Please transcribe the stretch of lines from the one containing "Most popular social networks" through the one containing "and Facebook.", both included, reproducing each line exactly and nothing else.

→ **THE RECORDS**
Content starts
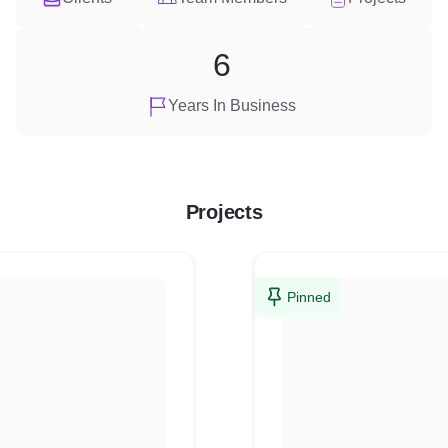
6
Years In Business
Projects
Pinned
Content ends
Content starts
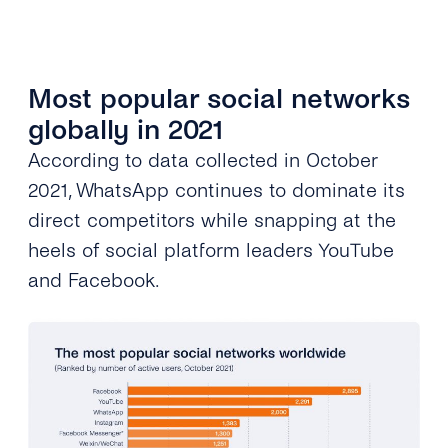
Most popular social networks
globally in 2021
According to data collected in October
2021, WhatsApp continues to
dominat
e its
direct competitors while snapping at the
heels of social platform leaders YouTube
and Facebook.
Content ends
Content starts
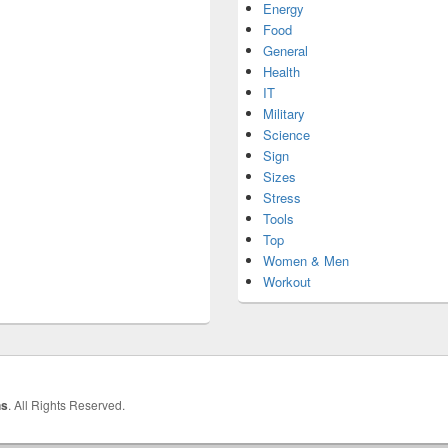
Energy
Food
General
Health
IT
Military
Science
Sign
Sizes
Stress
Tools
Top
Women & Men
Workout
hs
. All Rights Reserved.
Content ends
→ **THE ANSWER**
Most popular social networks
globally in 2021
According to data collected in October
2021, WhatsApp continues to
dominat
e its
direct competitors while snapping at the
heels of social platform leaders YouTube
and Facebook.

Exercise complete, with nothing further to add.